Dass es schlechter um die Geschäfte in der Donnersbergerstraße stehen würde, kann Susanne Bleicher-Kaikkis bisher nicht bestätigen. Sie betreibt im Haus mit der Nummer 26 seit Oktober die Galerie Respct.me. Gearbeitet hat sie auch schon im Lehel und in der Reichenbachstraße. "Eine Freundin hat mir geraten, hierher zu kommen, weil die Straße recht aufstrebend ist. Mehr junge Leute, viele kreative Ideen", sagt sie. Mit ihren kleinen Labels und der kunstvollen Dekoration aus alten Plastikflaschen scheint sie selbst ein Teil davon zu sein.

Bis in die 1920er war die Donnersbergerstraße die "Neuhauser Reeperbahn"
Wie sehr sich die Straße über die Jahre verändert hat, weiß Franz Schröther von der Geschichtswerkstatt Neuhausen wohl am besten. Für die Geschichtswerkstatt hat er über die Donnersbergerstraße geschrieben – und er ist dort aufgewachsen. "Die Donnersbergerstraße war eine Flanier- und Geschäftsmeile. Alle 38 Meter gab es eine Gaststätte", weiß er zu berichten.
Das – und das einzige Nachtlokal Neuhausens – brachte der Straße in der Geschichtswerkstatt 1998 den Namen "Neuhauser Reeperbahn" ein. Bis in die 1920er gab es 16 Gaststätten auf der rund 600 Meter langen Straße. Heute sind es noch vier", sagt Schröther. Statt Gaststätten gibt es mittlerweile Sonnen- und Massagestudios. Der über Jahre hinweg beliebte Kiosk der Straße steht derzeit leer. Angst vor monatelangem Leerstand in der Straße ist aber wohl unbegründet.

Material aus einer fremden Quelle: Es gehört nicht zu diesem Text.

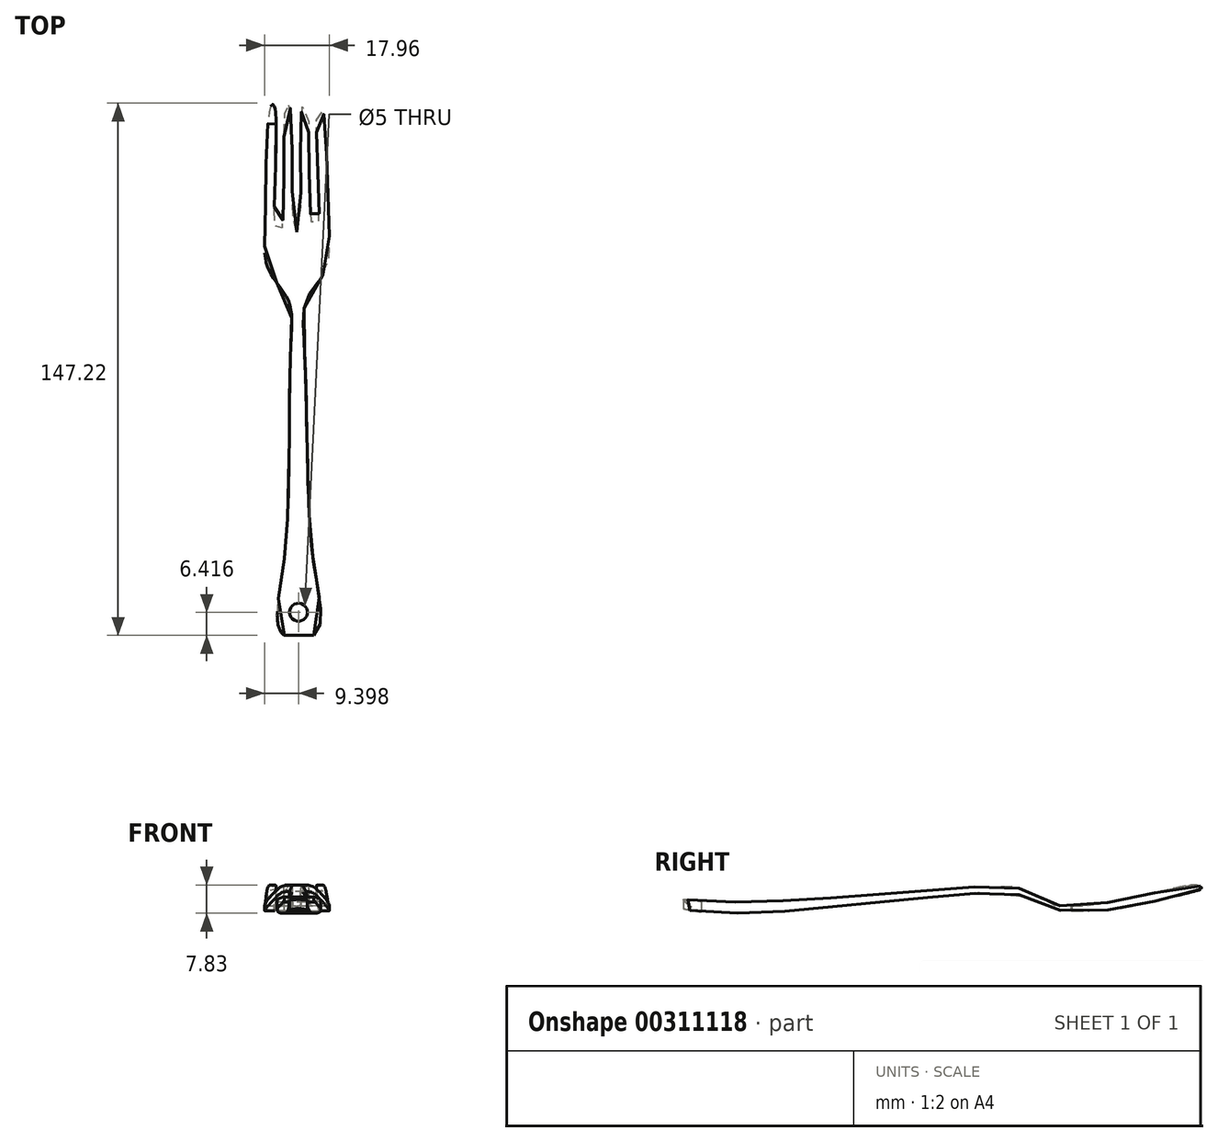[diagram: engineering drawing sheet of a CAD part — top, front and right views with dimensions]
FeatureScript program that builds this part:
annotation { "Feature Type Name" : "Feature", "Feature Type Description" : "" }
export const myFeature = defineFeature(function(context is Context, id is Id, definition is map)
    precondition{}
    {
        {
            var Q0;
            Q0=qCreatedBy(makeId("Top.planeOp"),FACE);
            var sketch = newSketch(context, id + "F0", { "sketchPlane" : qUnion([Q0])});
            skLineSegment(sketch, "E0.bottom", {"start": v(50, -90) * mm, "end": v(-50, -90) * mm});
            skLineSegment(sketch, "E0.top", {"start": v(50, 90) * mm, "end": v(-50, 90) * mm});
            skLineSegment(sketch, "E0.left", {"start": v(50, -90) * mm, "end": v(50, 90) * mm});
            skLineSegment(sketch, "E0.right", {"start": v(-50, -90) * mm, "end": v(-50, 90) * mm});
            skPoint(sketch, "E0.middle", {"position": v(0, 0) * mm});
            skSolve(sketch);
        }
        {
            var Q0;
            Q0 = qSketchRegion(id + "F0", true);
            extrude(context, id + "F1", {"entities" : qUnion([Q0]), "depth" : 25 * mm});
        }
        {
            var Q0;
            Q0=makeQuery(id+"F1.opExtrude","CAP_FACE",FACE,{"disambiguationData":[OSD([sQuery(id+"F0.wireOp",EDGE,"E0.bottom"),sQuery(id+"F0.wireOp",EDGE,"E0.top"),sQuery(id+"F0.wireOp",EDGE,"E0.left"),sQuery(id+"F0.wireOp",EDGE,"E0.right")])],"isStart":false});
            var sketch = newSketch(context, id + "F2", { "sketchPlane" : qUnion([Q0])});
            skFitSpline(sketch, "E1", {"points": [v(2.1, 40.97) * mm, v(2.83, 41.82) * mm, v(3.55, 75.36) * mm, v(4.4, 76.58) * mm, v(5.13, 74.75) * mm, v(6.35, 41.7) * mm, v(7.2, 40.72) * mm, v(8.05, 42.19) * mm, v(7.68, 74.63) * mm, v(8.54, 76.34) * mm, v(9.55, 73.15) * mm, v(10.93, 43.26) * mm, v(9.9, 30.34) * mm, v(4.77, 22.25) * mm, v(4.22, 8.07) * mm, v(5.96, -44.04) * mm, v(8.34, -60.48) * mm, v(7.84, -69.45) * mm, v(2.73, -72.37) * mm], "startDerivative": vector(44.58, 9.27) * mm, "endDerivative": vector(-161.88, -49.21) * mm});
            skFitSpline(sketch, "E2.MirrorCS", {"points": [v(2.11, 40.97) * mm, v(1.37, 41.81) * mm, v(0.27, 75.34) * mm, v(-0.6, 76.55) * mm, v(-1.3, 74.72) * mm, v(-2.15, 41.65) * mm, v(-3, 40.66) * mm, v(-3.86, 42.12) * mm, v(-3.85, 74.57) * mm, v(-4.72, 76.27) * mm, v(-5.7, 73.06) * mm, v(-6.75, 43.16) * mm, v(-5.58, 30.26) * mm, v(-0.36, 22.23) * mm, v(0.35, 8.05) * mm, v(-0.81, -44.07) * mm, v(-3, -60.54) * mm, v(-2.41, -69.5) * mm, v(2.73, -72.37) * mm], "startDerivative": vector(-44.68, 8.78) * mm, "endDerivative": vector(162.42, -47.42) * mm});
            skSolve(sketch);
        }
        {
            var Q0;
            Q0=makeQuery(id+"F1.opExtrude","SWEPT_FACE",FACE,{"disambiguationData":[OSD([sQuery(id+"F0.wireOp",EDGE,"E0.right")])]});
            var sketch = newSketch(context, id + "F3", { "sketchPlane" : qUnion([Q0])});
            skFitSpline(sketch, "E3", {"points": [v(-76.13, 15.3) * mm, v(-63.25, 13.2) * mm, v(-34.36, 10.25) * mm, v(-25.9, 14.72) * mm, v(-19.48, 15.3) * mm, v(30.44, 11.62) * mm, v(57.85, 10.86) * mm, v(69.64, 11.93) * mm, v(70.43, 12.06) * mm, v(70.58, 11.17) * mm, v(66.8, 8.97) * mm, v(50.63, 7.67) * mm, v(25.05, 9.46) * mm, v(-23.1, 13.62) * mm, v(-26.36, 12.68) * mm, v(-31.63, 9.43) * mm, v(-38.43, 8.42) * mm, v(-47.59, 8.44) * mm, v(-57.48, 9.67) * mm, v(-74.94, 13.83) * mm, v(-76.64, 14.58) * mm, v(-76.13, 15.3) * mm]});
            skSolve(sketch);
        }
        {
            var Q0;
            Q0 = qSketchRegion(id + "F3", true);
            extrude(context, id + "F4", {"entities" : qUnion([Q0]), "operationType" : NewBodyOperationType.INTERSECT, "oppositeDirection" : true, "depth" : 200 * mm});
        }
        {
            var Q0;
            Q0 = qSketchRegion(id + "F2", true);
            extrude(context, id + "F5", {"entities" : qUnion([Q0]), "operationType" : NewBodyOperationType.INTERSECT, "oppositeDirection" : true, "depth" : 30 * mm});
        }
        {
            var Q0;
            Q0=qCreatedBy(makeId("Top.planeOp"),FACE);
            var sketch = newSketch(context, id + "F6", { "sketchPlane" : qUnion([Q0])});
            skLineSegment(sketch, "E4", {"start": v(-1.64, -70.6) * mm, "end": v(6.72, -70.6) * mm, "construction": true});
            skLineSegment(sketch, "E5", {"start": v(2.54, -70.6) * mm, "end": v(2.54, -64.21) * mm, "construction": true});
            skCircle(sketch, "E6", {"center": v(2.54, -64.21) * mm, "radius": 2.5 * mm});
            skSolve(sketch);
        }
        {
            var Q0;
            Q0 = qSketchRegion(id + "F6", true);
            extrude(context, id + "F7", {"entities" : qUnion([Q0]), "operationType" : NewBodyOperationType.REMOVE, "depth" : 30.3 * mm});
        }
    });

Alle in Neuhausen hoffen, dass Galeria erhalten bleibt
Das sieht zumindest Anna Hanusch, die Vorsitzende vom Bezirksausschuss Neuhausen-Nymphenburg so. "Ich trauere zwar manchem Laden etwas nach, aber insgesamt mag ich die Straße immer noch sehr gerne", sagt die Grünen-Politikerin.
Bleibt in der Straße eigentlich nur noch die Frage nach Galeria vorne am Rotkreuzplatz. Hanusch: "Wir alle wollen gerne den Kaufhof an unserem Rotkreuzplatz erhalten, auch gerne mit möglichst breitem Sortiment, da es einfach für die Versorgung im Viertel wichtig ist. Es gibt hier schon Bürgerinnen, die aktiv werden – was man, falls sich etwas verändert, machen könnte. Aber noch hoffen wir, er kann bleiben und trägt sich – wenn endlich die absurd hohe Miete nicht mehr an Signa gezahlt werden muss."

So wünschen sich fast alle in der kleinen Flaniermeile, dass der Kaufhof bleibt. Und den ein oder anderen Laden, damit die Straße noch ein bisschen lebendiger wird. Sie muss ja nicht gleich wieder zu einer neuen Reeperbahn werden.